Applied Maths - Simple Harmonic Motion

alan4cult

Just a little confused on the results of the a=-w^2x equation on page 301/302 (Fundamental Applied Maths)

Firstly, how is x=ACos(wt+e) a solution to the above equation? I keep getting just x=ASin(wt+e)

Secondly, how do you get the period of the function ASin(wt+e) to be equal to 2pi/w. I'm not aware of how to find the period.

Any help?

MathsManiac

Well, for a start, you can verify that x=ACos(wt+e) is a solution by differentiating it twice with respect to t.

Regarding the other question, you need to become a bit more familiar with the graphs of sine and cosine functions, and then you'll see how the period works. Have you ever drawn a graph of y=sin(x) and similar?

You could try drawing graphs like sin(x), sin(2x), sin(x+1), 3sin(x), by hand, or using a graphics calculator.

Or you could check out some web resources:

Check out the following link, for notes on such graphs:
http://faculty.ed.umuc.edu/~swalsh/Math%20Articles/Graphing%20Sin%20Cos.html

Also very useful, if your browser is java-enabled is the fact that there are a number of java-based interactive explorations of the behaviour of the sin and cos graphs, including the following two:
http://www.ies.co.jp/math/java/trig/ABCsinX/ABCsinX.html

http://members.shaw.ca/ron.blond/sc.APPLET/index.html


Hope this helps.

alan4cult

I think I get the graphs
y=Sin(X) Standard Graph
y=Sin(X+1) Standard Graph moves 1 unit to the left
y=Sin(X-1) Standard Graph moves 1 unit to the right
I need to move my graph to where the sine function repeats itself
The sine function repeats every 2pi units.

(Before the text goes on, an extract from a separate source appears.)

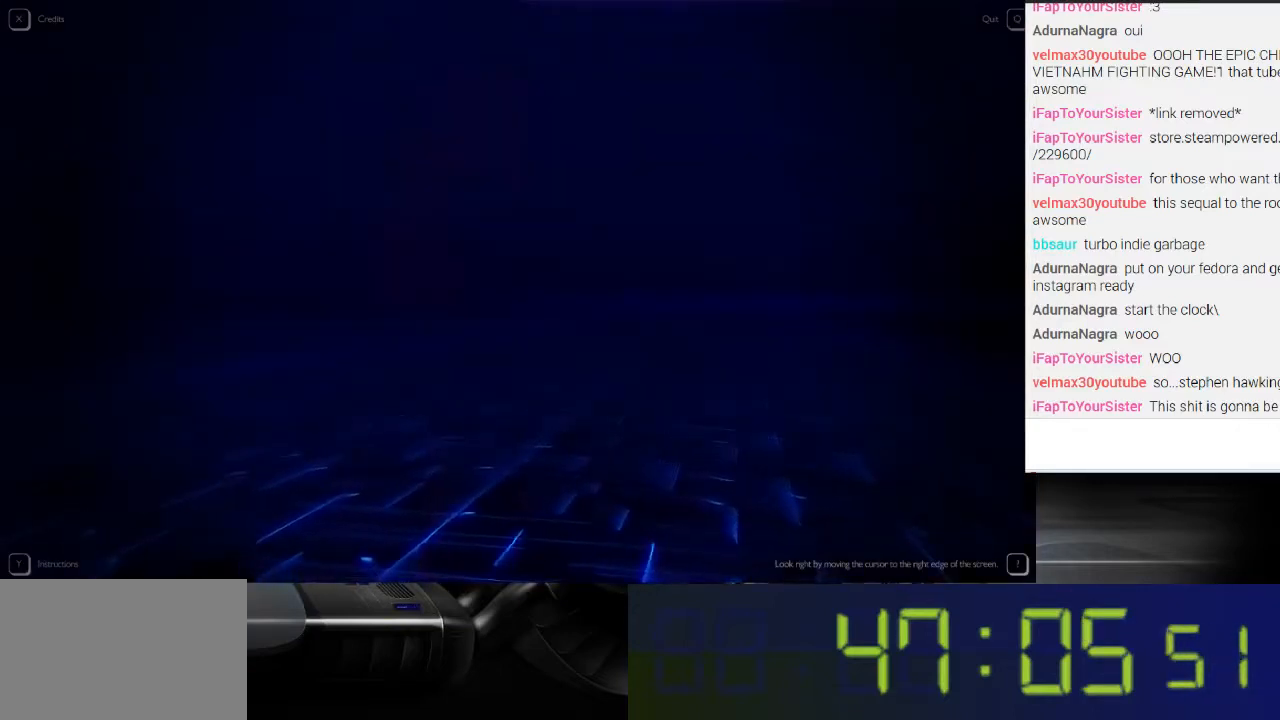
{"buttons": ["R1"], "left_stick": "center", "right_stick": "left", "events": []}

Basically I've got that far now how to I get 2pi/w since I've got the 2pi part can somebody tell me the rest? I'm not trying to cheat I'm trying to understand!

MathsManiac

Multiplying the x by a number will stretch or squash the graph horizontally. (Did you check out the links?) So, if you graph sin(2x) you'lll see that its period is half that of sin(x). Thinks about it: as x ranges from 0 to Pi, 2x will go from 0 to 2Pi, so you get the complete cycle twice as quickly. similarly, multiplying x by any number k will make the cycle happen k times faster. In other words, the period is 1/k times the basic period.

Using the letters you originally asked the question with: sin(wt) has period 1/w times the period of sin(t); that is, 2*Pi/w. And adding the e makes no difference to the period, as it's just shifting the graph left or right (as you've already observed with sin(x+1)).

Any use?

alan4cult

Perfecct thanks for your help. Thanks for explaining about the constant "e". I didn't actually know whether it altered the period or not, but you've explained that it just translates the graph.

Thanks again.

jaycummins

fundamental applied maths. what a book. my applied maths teacher wrote that book. (Ollie Murphy) what a legend. i love applied maths. especially statics (ladders friction etc.)